Ogan Ilir – Guna memastikan situasi keamanan dan ketertiban masyarakat (Kamtibmas) tetap terjaga pasca penyesuaian harga BBM non-subsidi yang mulai berlaku pada 10 Juni 2026, Polsek Pemulutan melaksanakan patroli serta monitoring di sejumlah Stasiun Pengisian Bahan Bakar Umum (SPBU) yang berada di wilayah hukumnya, Rabu (10/6/2026).
Kegiatan dipimpin oleh personel Polsek Pemulutan yang melakukan pemantauan langsung di SPBU 23.306.23 Desa Pegayut dan SPBU 24.306.184 Desa Babatan Saudagar, Kecamatan Pemulutan. Monitoring dilakukan sebagai langkah antisipasi terhadap potensi gangguan Kamtibmas maupun dampak sosial yang mungkin timbul akibat penyesuaian harga BBM non-subsidi.
Dari hasil pemantauan di lapangan, situasi di kedua SPBU terpantau aman, tertib, dan kondusif. Tidak ditemukan antrean panjang kendaraan maupun aksi panic buying oleh masyarakat. Ketersediaan stok BBM subsidi dan non-subsidi dalam kondisi aman serta distribusi berjalan normal tanpa hambatan.

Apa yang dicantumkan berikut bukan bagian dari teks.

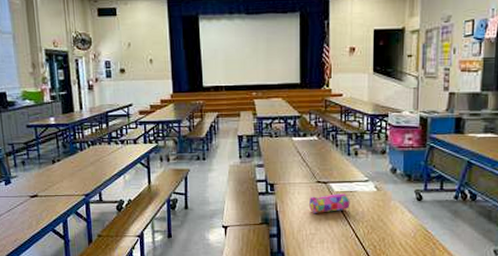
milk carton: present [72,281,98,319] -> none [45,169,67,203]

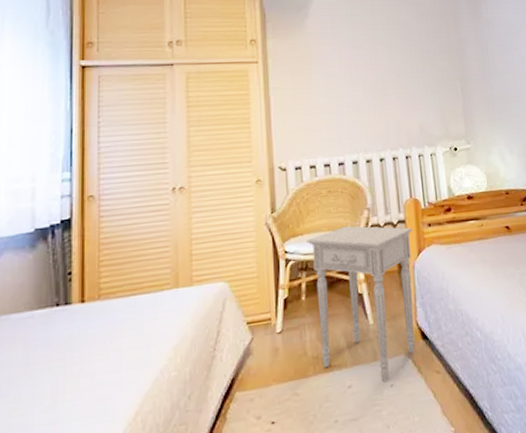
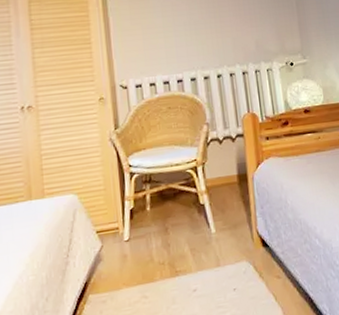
nightstand: present [306,225,415,383] -> none [149,140,256,287]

Selain itu, personel Polsek Pemulutan juga tidak menemukan adanya konsentrasi massa, spanduk penolakan, maupun bentuk provokasi terkait kebijakan penyesuaian harga BBM non-subsidi. Hingga saat ini, tidak terdeteksi penyebaran informasi hoaks maupun isu negatif yang berpotensi mengganggu stabilitas keamanan di tengah masyarakat.